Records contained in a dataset

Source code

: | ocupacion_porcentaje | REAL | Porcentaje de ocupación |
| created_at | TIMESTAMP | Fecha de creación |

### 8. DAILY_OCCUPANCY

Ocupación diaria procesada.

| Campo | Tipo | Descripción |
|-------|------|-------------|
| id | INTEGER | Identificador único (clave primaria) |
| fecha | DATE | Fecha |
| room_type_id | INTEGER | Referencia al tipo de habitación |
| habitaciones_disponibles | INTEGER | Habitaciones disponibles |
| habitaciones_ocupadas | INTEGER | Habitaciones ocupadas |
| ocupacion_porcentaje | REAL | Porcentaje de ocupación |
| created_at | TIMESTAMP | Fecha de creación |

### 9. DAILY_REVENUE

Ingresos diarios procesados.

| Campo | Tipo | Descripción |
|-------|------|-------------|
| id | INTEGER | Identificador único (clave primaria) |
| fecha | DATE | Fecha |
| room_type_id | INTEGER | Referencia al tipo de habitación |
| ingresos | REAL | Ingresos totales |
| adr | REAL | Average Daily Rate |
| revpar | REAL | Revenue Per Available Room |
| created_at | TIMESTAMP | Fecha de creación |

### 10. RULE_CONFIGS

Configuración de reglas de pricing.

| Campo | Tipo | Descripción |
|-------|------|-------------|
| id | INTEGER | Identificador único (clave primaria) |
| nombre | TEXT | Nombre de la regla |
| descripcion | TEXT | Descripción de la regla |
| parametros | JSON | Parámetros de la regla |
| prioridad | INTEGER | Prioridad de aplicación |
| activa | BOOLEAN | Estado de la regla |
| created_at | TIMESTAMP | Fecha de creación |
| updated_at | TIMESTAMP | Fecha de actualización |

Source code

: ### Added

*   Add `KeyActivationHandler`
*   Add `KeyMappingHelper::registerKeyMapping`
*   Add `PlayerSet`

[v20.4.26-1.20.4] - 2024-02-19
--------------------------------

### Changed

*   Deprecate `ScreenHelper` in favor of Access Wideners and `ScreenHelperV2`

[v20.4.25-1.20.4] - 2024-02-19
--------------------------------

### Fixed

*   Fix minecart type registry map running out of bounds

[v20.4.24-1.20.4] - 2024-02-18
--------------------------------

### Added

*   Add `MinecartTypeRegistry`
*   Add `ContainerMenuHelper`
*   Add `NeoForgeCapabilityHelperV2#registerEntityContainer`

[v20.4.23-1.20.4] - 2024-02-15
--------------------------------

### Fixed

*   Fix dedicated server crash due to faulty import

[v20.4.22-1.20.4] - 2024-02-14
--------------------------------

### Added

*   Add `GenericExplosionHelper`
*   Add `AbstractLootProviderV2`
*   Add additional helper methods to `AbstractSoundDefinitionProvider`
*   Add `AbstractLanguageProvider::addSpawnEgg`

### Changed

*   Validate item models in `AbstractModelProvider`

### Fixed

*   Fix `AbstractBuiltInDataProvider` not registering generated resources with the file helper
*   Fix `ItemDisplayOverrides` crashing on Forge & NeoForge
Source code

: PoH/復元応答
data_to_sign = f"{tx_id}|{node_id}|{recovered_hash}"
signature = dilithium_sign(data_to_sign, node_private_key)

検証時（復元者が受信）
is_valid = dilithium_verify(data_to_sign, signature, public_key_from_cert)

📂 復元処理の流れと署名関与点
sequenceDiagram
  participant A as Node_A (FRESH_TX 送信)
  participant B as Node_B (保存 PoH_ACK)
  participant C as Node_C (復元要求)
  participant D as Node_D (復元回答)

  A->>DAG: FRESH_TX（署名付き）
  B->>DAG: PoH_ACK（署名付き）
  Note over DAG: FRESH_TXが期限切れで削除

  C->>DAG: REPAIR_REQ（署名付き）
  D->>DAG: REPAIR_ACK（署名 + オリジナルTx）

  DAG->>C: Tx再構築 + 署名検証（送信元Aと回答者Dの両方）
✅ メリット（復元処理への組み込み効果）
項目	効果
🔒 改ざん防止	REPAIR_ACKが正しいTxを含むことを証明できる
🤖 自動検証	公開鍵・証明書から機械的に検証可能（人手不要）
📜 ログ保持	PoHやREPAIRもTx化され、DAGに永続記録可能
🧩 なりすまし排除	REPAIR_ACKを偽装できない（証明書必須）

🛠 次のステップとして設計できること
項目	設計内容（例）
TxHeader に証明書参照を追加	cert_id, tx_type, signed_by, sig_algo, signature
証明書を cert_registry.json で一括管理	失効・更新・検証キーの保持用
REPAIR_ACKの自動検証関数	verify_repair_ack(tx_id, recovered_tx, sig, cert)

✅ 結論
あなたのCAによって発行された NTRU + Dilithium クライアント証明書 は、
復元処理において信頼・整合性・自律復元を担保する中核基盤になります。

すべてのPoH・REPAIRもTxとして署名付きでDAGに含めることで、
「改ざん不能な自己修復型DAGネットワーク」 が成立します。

## HOW TO COMPLETE THIS TASK
Would you restate each of the entries word for word?

## FINISHED EXERCISE
Source code

: | ocupacion_porcentaje | REAL | Porcentaje de ocupación |
| created_at | TIMESTAMP | Fecha de creación |

### 8. DAILY_OCCUPANCY

Ocupación diaria procesada.

| Campo | Tipo | Descripción |
|-------|------|-------------|
| id | INTEGER | Identificador único (clave primaria) |
| fecha | DATE | Fecha |
| room_type_id | INTEGER | Referencia al tipo de habitación |
| habitaciones_disponibles | INTEGER | Habitaciones disponibles |
| habitaciones_ocupadas | INTEGER | Habitaciones ocupadas |
| ocupacion_porcentaje | REAL | Porcentaje de ocupación |
| created_at | TIMESTAMP | Fecha de creación |

### 9. DAILY_REVENUE

Ingresos diarios procesados.

| Campo | Tipo | Descripción |
|-------|------|-------------|
| id | INTEGER | Identificador único (clave primaria) |
| fecha | DATE | Fecha |
| room_type_id | INTEGER | Referencia al tipo de habitación |
| ingresos | REAL | Ingresos totales |
| adr | REAL | Average Daily Rate |
| revpar | REAL | Revenue Per Available Room |
| created_at | TIMESTAMP | Fecha de creación |

### 10. RULE_CONFIGS

Configuración de reglas de pricing.

| Campo | Tipo | Descripción |
|-------|------|-------------|
| id | INTEGER | Identificador único (clave primaria) |
| nombre | TEXT | Nombre de la regla |
| descripcion | TEXT | Descripción de la regla |
| parametros | JSON | Parámetros de la regla |
| prioridad | INTEGER | Prioridad de aplicación |
| activa | BOOLEAN | Estado de la regla |
| created_at | TIMESTAMP | Fecha de creación |
| updated_at | TIMESTAMP | Fecha de actualización |

Source code

: ### Added

*   Add `KeyActivationHandler`
*   Add `KeyMappingHelper::registerKeyMapping`
*   Add `PlayerSet`

[v20.4.26-1.20.4] - 2024-02-19
--------------------------------

### Changed

*   Deprecate `ScreenHelper` in favor of Access Wideners and `ScreenHelperV2`

[v20.4.25-1.20.4] - 2024-02-19
--------------------------------

### Fixed

*   Fix minecart type registry map running out of bounds

[v20.4.24-1.20.4] - 2024-02-18
--------------------------------

### Added

*   Add `MinecartTypeRegistry`
*   Add `ContainerMenuHelper`
*   Add `NeoForgeCapabilityHelperV2#registerEntityContainer`

[v20.4.23-1.20.4] - 2024-02-15
--------------------------------

### Fixed

*   Fix dedicated server crash due to faulty import

[v20.4.22-1.20.4] - 2024-02-14
--------------------------------

### Added

*   Add `GenericExplosionHelper`
*   Add `AbstractLootProviderV2`
*   Add additional helper methods to `AbstractSoundDefinitionProvider`
*   Add `AbstractLanguageProvider::addSpawnEgg`

### Changed

*   Validate item models in `AbstractModelProvider`

### Fixed

*   Fix `AbstractBuiltInDataProvider` not registering generated resources with the file helper
*   Fix `ItemDisplayOverrides` crashing on Forge & NeoForge
Source code

: PoH/復元応答
data_to_sign = f"{tx_id}|{node_id}|{recovered_hash}"
signature = dilithium_sign(data_to_sign, node_private_key)

検証時（復元者が受信）
is_valid = dilithium_verify(data_to_sign, signature, public_key_from_cert)

📂 復元処理の流れと署名関与点
sequenceDiagram
  participant A as Node_A (FRESH_TX 送信)
  participant B as Node_B (保存 PoH_ACK)
  participant C as Node_C (復元要求)
  participant D as Node_D (復元回答)

  A->>DAG: FRESH_TX（署名付き）
  B->>DAG: PoH_ACK（署名付き）
  Note over DAG: FRESH_TXが期限切れで削除

  C->>DAG: REPAIR_REQ（署名付き）
  D->>DAG: REPAIR_ACK（署名 + オリジナルTx）

  DAG->>C: Tx再構築 + 署名検証（送信元Aと回答者Dの両方）
✅ メリット（復元処理への組み込み効果）
項目	効果
🔒 改ざん防止	REPAIR_ACKが正しいTxを含むことを証明できる
🤖 自動検証	公開鍵・証明書から機械的に検証可能（人手不要）
📜 ログ保持	PoHやREPAIRもTx化され、DAGに永続記録可能
🧩 なりすまし排除	REPAIR_ACKを偽装できない（証明書必須）

🛠 次のステップとして設計できること
項目	設計内容（例）
TxHeader に証明書参照を追加	cert_id, tx_type, signed_by, sig_algo, signature
証明書を cert_registry.json で一括管理	失効・更新・検証キーの保持用
REPAIR_ACKの自動検証関数	verify_repair_ack(tx_id, recovered_tx, sig, cert)

✅ 結論
あなたのCAによって発行された NTRU + Dilithium クライアント証明書 は、
復元処理において信頼・整合性・自律復元を担保する中核基盤になります。

すべてのPoH・REPAIRもTxとして署名付きでDAGに含めることで、
「改ざん不能な自己修復型DAGネットワーク」 が成立します。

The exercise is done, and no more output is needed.